My wife is real funny.

* * * * * *

I called my agent as soon as I got in to work to find out if I still had a job.

“Didn’t you get the message?” my agent’s assistant said. “We left a message on your voice mail Friday. They picked up the option on your contract.”

“Oh.”

“Aren’t you excited?”

“Yeah,” I said, “thanks.” But I was thinking, What other messages have I missed? I had just been told that I had made the first cut at The Simpsons, in my opinion the best written American television show since The Honeymooners, and I was wondering if–I don’t know–maybe the Nobel committee called or something.

* * * * * *

I didn’t wear green today and everybody gave me shit about it, not the first time.

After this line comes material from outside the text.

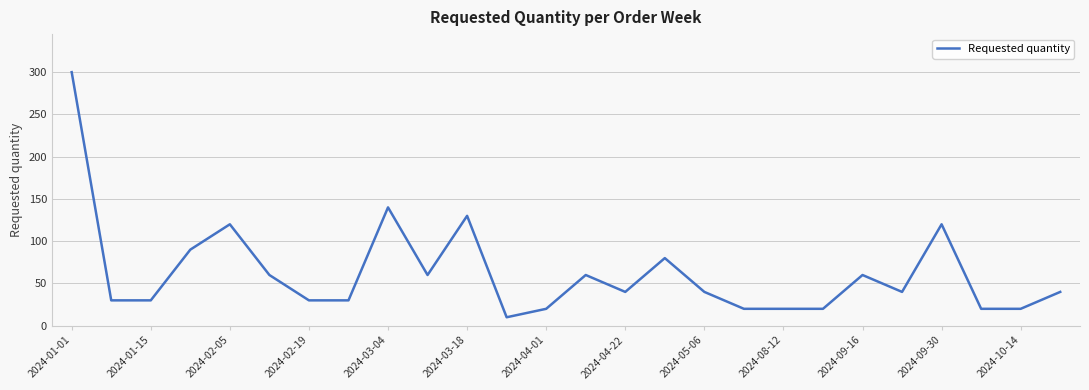

What is the difference between the maximum and minimum values?

290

My parents are Irish immigrants, all my relatives live in Ireland, and perhaps as a consequence I find St. Patrick’s Day just a wee odd. It’s the only day I know of when it’s considered mandatory to celebrate a negative ethnic stereotype. I wonder what would happen, for example, if Kentucky Fried Chicken did a special promotion for Martin Luther King Jr. Day, or if everybody celebrated Cinco de Mayo by pretending to fall asleep on the job.

I passed a production assistant just after lunch and stopped her to read the giant paper shamrock she had pinned to her chest. It said, “Buy me a drink, I’m Irish.” I think on Columbus Day I’m going to wear a button that says, “Kiss me and I’m a dead man. I’m Sicilian.”

* * * * * *

At lunch, we talked about our weekends. One writer had just gotten back from a vacation in Paris, where he confirmed that the restaurants did indeed have snooty waiters, and Amsterdam, where he reported that the brothels now have Disneyland-style animatronic prostitutes who provide price-list information at the push of the button. “For 50 guilders,” the robo-harlot recited, “I will give you the hand-job of your life.” This prompted another writer to recount that he had gone to Hermosa Beach on Sunday, where he had had the doughnut of his life. Somehow, we got onto the subject of starting a chicken farm, then the doughnut gourmand announced that he had started investing in a new biotechnology stock after getting a tip from an endocrinologist. This segued into discussion of an article in the current Scientific American, and subsequently Deadly Feasts, Richard Rhodes’ new book about the spread of spongiform encephalopathies.

Then we went back to writing The Simpsons.

* * * * * *

The landlady came to show the apartment this afternoon, which we are vacating at the end of the month. The prospective tenants complained about the filth, but my wife explained that her husband had been living here for two months by himself, and that seemed to satisfy them.